A new partnership among the Rollins School of Public Health, the University of Minnesota, and Johns Hopkins University will lead to the creation of a national resource meant to advance and evaluate dementia care programs across the U.S.
The State Alzheimer’s Research Support Center, funded through a $17 million grant from the National Institute on Aging, is slated to bring together collaborative research efforts and create a national database to evaluate state and regional dementia care programs.
According to a news release announcing the effort, the database will examine effectiveness, accessibility, and equity so that successful programs can be adapted more widely across the senior living and care industry. The center also is set to provide pilot funding to assist states with evaluating coordinated dementia care services and policies that help people with dementia stay in their homes and communities.
“We want to encourage the uptake of programs that we know work in one state and share them with other states, with suggestions for the components that could work best for them, and do this across the United States,” said Regina Shih, PhD, professor in the Departments of Epidemiology and Health Policy and Management at Rollins.
The support center will prioritize projects that study the impact of dementia care services in “under-resourced communities” to ensure data from marginalized groups are included in the national data effort. Rates of dementia and Alzheimer’s disease are more prevalent among Black and Hispanic people in the U.S. compared to non-Hispanic white older adults, according to the Alzheimer’s Association.
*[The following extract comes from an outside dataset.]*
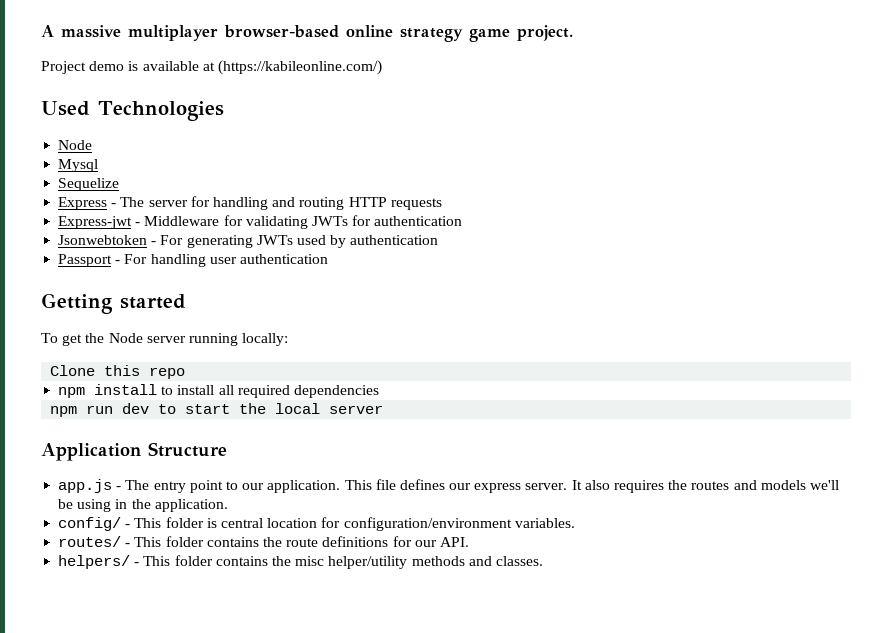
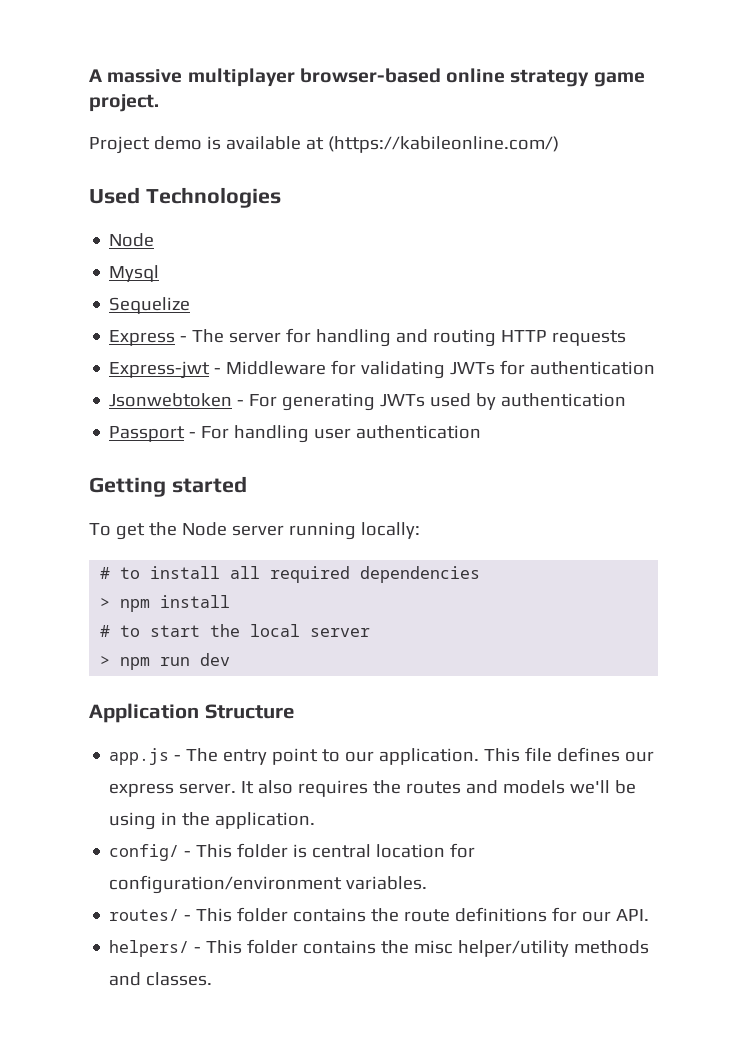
[50,365,186,379] [58,384,158,398] Clone this repo // npm install -> [100,567,111,579] #
[50,403,150,417] npm run dev -> [100,595,231,612] [100,625,111,637] > npm install // #
(384, 409) none -> [100,653,231,670] // > npm run dev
The center will also build partnerships with state and regional partners to establish collaboration between groups providing dementia care in the same state; support dementia care pilot projects for up to 16 states to assess outcomes of dementia care; merge multiple data sources to more accurately evaluate and compare dementia care services; and draft a dissemination strategy for furthering dementia care innovation.
“By building the infrastructure to coordinate and centralize data, the goal of StARS is to foster innovation in dementia care, spur policy innovations to finance and expand successful programs, and enhance the overall well-being of people living with dementia and their caregivers,” said co-principal investigator Joseph Gaugler, PhD, from the University of Minnesota School of Public Health.
Researchers from Brown University, the University of North Carolina at Chapel Hill, and the Alzheimer’s Association will also partner with the new support center.